Opinionaters: A cable reporters automatically becomes a “wise person” by giving an opinion during round table discussions, when in reality all they’re providing is their own opinion, which is not more valid than anyone reading this who closely follows political news, especially those who read prominent papers such as the Wall Street Journal, New York Times and Washington Post, print pubs that provide details about happenings, not headlines and opinion talk as cable does.

Camouflaging the News: Often, what is presented as news on cable political shows is nothing more than an individual’s spin on the news. Shameful.

A prime example of cable TV’s inept political coverage can be summed up in one sentence: Too much so-called “expert” analysis; too little original reporting regarding news that hasn’t been reported first elsewhere. 

The year of 2022 once again highlighted prime reasons why I believe that opinions expressed by cable news staff anchors and reporters   should not be taken seriously.  Whether the subject was Covid, the economy, the Russian-Ukraine situation, and so many other topics, cable news staff “analysts” became immediate experts.
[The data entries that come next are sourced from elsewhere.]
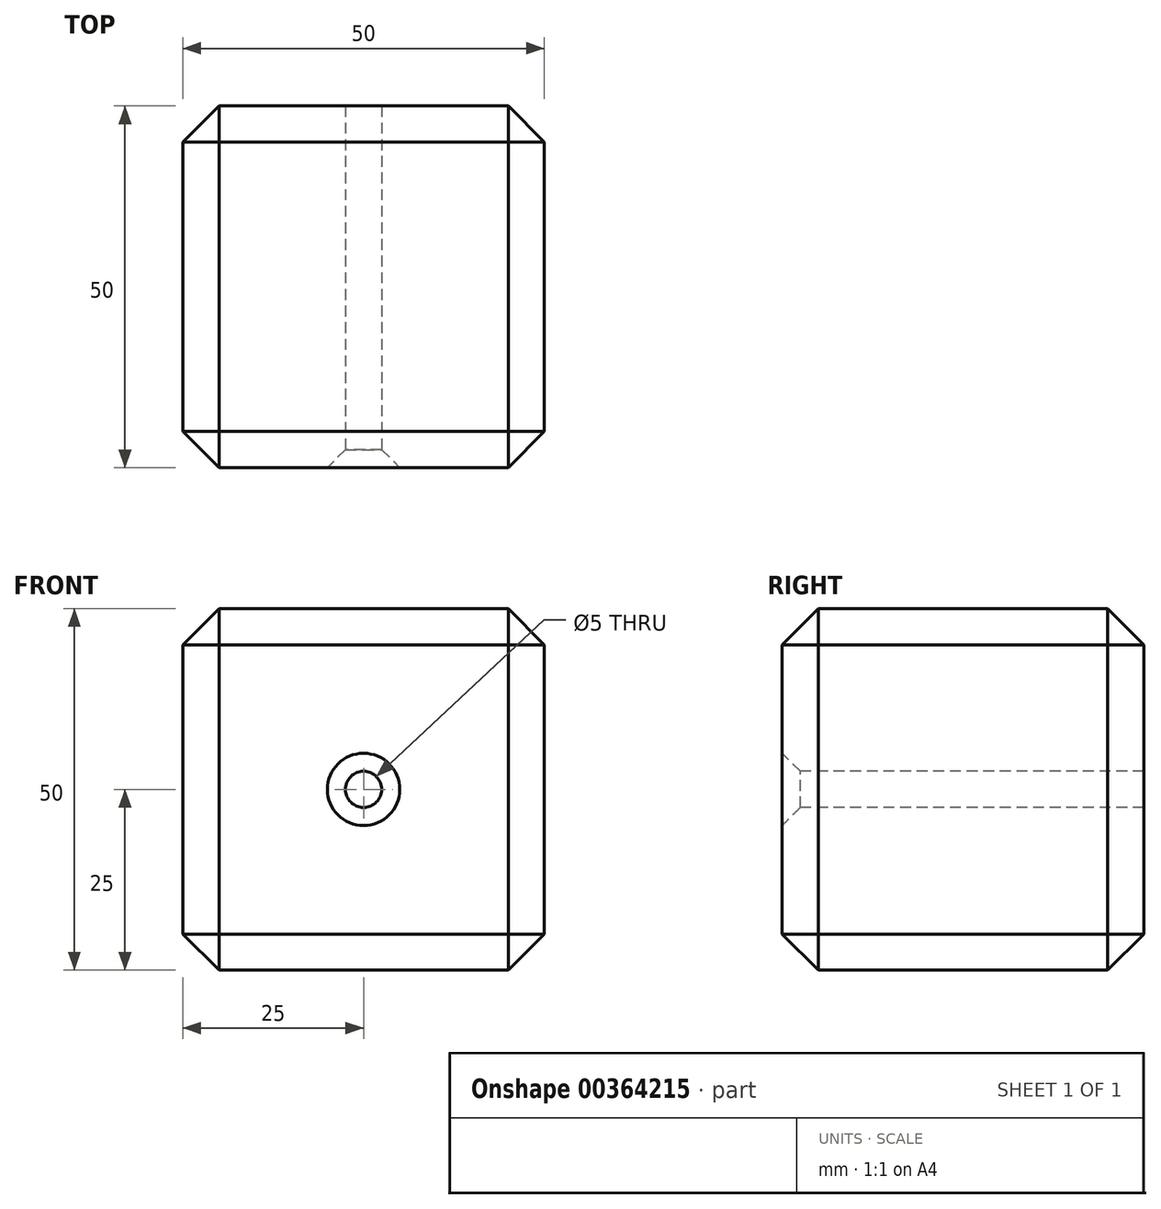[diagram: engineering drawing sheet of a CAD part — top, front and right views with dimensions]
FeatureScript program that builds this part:
annotation { "Feature Type Name" : "Feature", "Feature Type Description" : "" }
export const myFeature = defineFeature(function(context is Context, id is Id, definition is map)
    precondition{}
    {
        {
            var Q0;
            Q0=qCreatedBy(makeId("Front.planeOp"),FACE);
            var sketch = newSketch(context, id + "F0", { "sketchPlane" : qUnion([Q0])});
            skLineSegment(sketch, "E0.bottom", {"start": v(25, 25) * mm, "end": v(-25, 25) * mm});
            skLineSegment(sketch, "E0.top", {"start": v(25, -25) * mm, "end": v(-25, -25) * mm});
            skLineSegment(sketch, "E0.left", {"start": v(25, 25) * mm, "end": v(25, -25) * mm});
            skLineSegment(sketch, "E0.right", {"start": v(-25, 25) * mm, "end": v(-25, -25) * mm});
            skPoint(sketch, "E0.middle", {"position": v(0, 0) * mm});
            skSolve(sketch);
        }
        {
            var Q0;
            Q0 = qSketchRegion(id + "F0", true);
            extrude(context, id + "F1", {"entities" : qUnion([Q0]), "depth" : 50 * mm});
        }
        {
            var Q0;
            Q0=makeQuery(id+"F1.opExtrude","SWEPT_EDGE",EDGE,{"disambiguationData":[OSD([sQuery(id+"F0.wireOp",EDGE,"E0.bottom"),sQuery(id+"F0.wireOp",EDGE,"E0.right")])]});
            var Q1;
            Q1=makeQuery(id+"F1.opExtrude","SWEPT_EDGE",EDGE,{"disambiguationData":[OSD([sQuery(id+"F0.wireOp",EDGE,"E0.bottom"),sQuery(id+"F0.wireOp",EDGE,"E0.left")])]});
            var Q2;
            Q2=makeQuery(id+"F1.opExtrude","CAP_EDGE",EDGE,{"disambiguationData":[OSD([sQuery(id+"F0.wireOp",EDGE,"E0.bottom")])],"isStart":false});
            var Q3;
            Q3=makeQuery(id+"F1.opExtrude","CAP_EDGE",EDGE,{"disambiguationData":[OSD([sQuery(id+"F0.wireOp",EDGE,"E0.bottom")])],"isStart":true});
            var Q4;
            Q4=makeQuery(id+"F1.opExtrude","CAP_EDGE",EDGE,{"disambiguationData":[OSD([sQuery(id+"F0.wireOp",EDGE,"E0.right")])],"isStart":false});
            var Q5;
            Q5=makeQuery(id+"F1.opExtrude","CAP_EDGE",EDGE,{"disambiguationData":[OSD([sQuery(id+"F0.wireOp",EDGE,"E0.left")])],"isStart":false});
            var Q6;
            Q6=makeQuery(id+"F1.opExtrude","CAP_EDGE",EDGE,{"disambiguationData":[OSD([sQuery(id+"F0.wireOp",EDGE,"E0.top")])],"isStart":false});
            var Q7;
            Q7=makeQuery(id+"F1.opExtrude","SWEPT_EDGE",EDGE,{"disambiguationData":[OSD([sQuery(id+"F0.wireOp",EDGE,"E0.top"),sQuery(id+"F0.wireOp",EDGE,"E0.right")])]});
            var Q8;
            Q8=makeQuery(id+"F1.opExtrude","CAP_EDGE",EDGE,{"disambiguationData":[OSD([sQuery(id+"F0.wireOp",EDGE,"E0.right")])],"isStart":true});
            var Q9;
            Q9=makeQuery(id+"F1.opExtrude","CAP_EDGE",EDGE,{"disambiguationData":[OSD([sQuery(id+"F0.wireOp",EDGE,"E0.top")])],"isStart":true});
            var Q10;
            Q10=makeQuery(id+"F1.opExtrude","CAP_EDGE",EDGE,{"disambiguationData":[OSD([sQuery(id+"F0.wireOp",EDGE,"E0.left")])],"isStart":true});
            var Q11;
            Q11=makeQuery(id+"F1.opExtrude","SWEPT_EDGE",EDGE,{"disambiguationData":[OSD([sQuery(id+"F0.wireOp",EDGE,"E0.top"),sQuery(id+"F0.wireOp",EDGE,"E0.left")])]});
            chamfer(context, id + "F2", {"entities" : qUnion([Q0, Q1, Q2, Q3, Q4, Q5, Q6, Q7, Q8, Q9, Q10, Q11]), "width" : 5 * mm, "tangentPropagation" : true});
        }
        {
            var Q0;
            Q0=makeQuery(id+"F1.opExtrude","CAP_FACE",FACE,{"disambiguationData":[OSD([sQuery(id+"F0.wireOp",EDGE,"E0.bottom"),sQuery(id+"F0.wireOp",EDGE,"E0.top"),sQuery(id+"F0.wireOp",EDGE,"E0.left"),sQuery(id+"F0.wireOp",EDGE,"E0.right")])],"isStart":false});
            var sketch = newSketch(context, id + "F3", { "sketchPlane" : qUnion([Q0])});
            skCircle(sketch, "E1", {"center": v(0, 0) * mm, "radius": 2.5 * mm});
            skSolve(sketch);
        }
        {
            var Q0;
            Q0=sQuery(id+"F3.wireOp",VERTEX,"E1.center");
            var Q1;
            Q1=makeQuery(id+"F1.opExtrude","SWEPT_BODY",BODY,{"disambiguationData":[OSD([sQuery(id+"F0.wireOp",EDGE,"E0.bottom"),sQuery(id+"F0.wireOp",EDGE,"E0.top"),sQuery(id+"F0.wireOp",EDGE,"E0.left"),sQuery(id+"F0.wireOp",EDGE,"E0.right")])]});
            hole(context, id + "F4", {"style" : HoleStyle.C_SINK, "endStyle" : HoleEndStyle.THROUGH, "holeDiameter" : 5 * mm, "cSinkDiameter" : 10 * mm, "cSinkAngle" : 90 * degree, "isTappedThrough" : true, "tappedDepth" : 12 * mm, "tapClearance" : 3, "locations" : qUnion([Q0]), "scope" : qUnion([Q1])});
        }
    });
Commentary on cable political news programs, 99 % of the time, should have a disclaimer chyron saying, “Opinions by our anchors and reporters should not be considered as having the same validity as those voiced by true experts on the subjects discussed.”

The cable news playbook is to give anyone a title and an open mike and hope the viewers think they are experts on topics they discuss. Of course, they’re not. And the viewing public should realize that.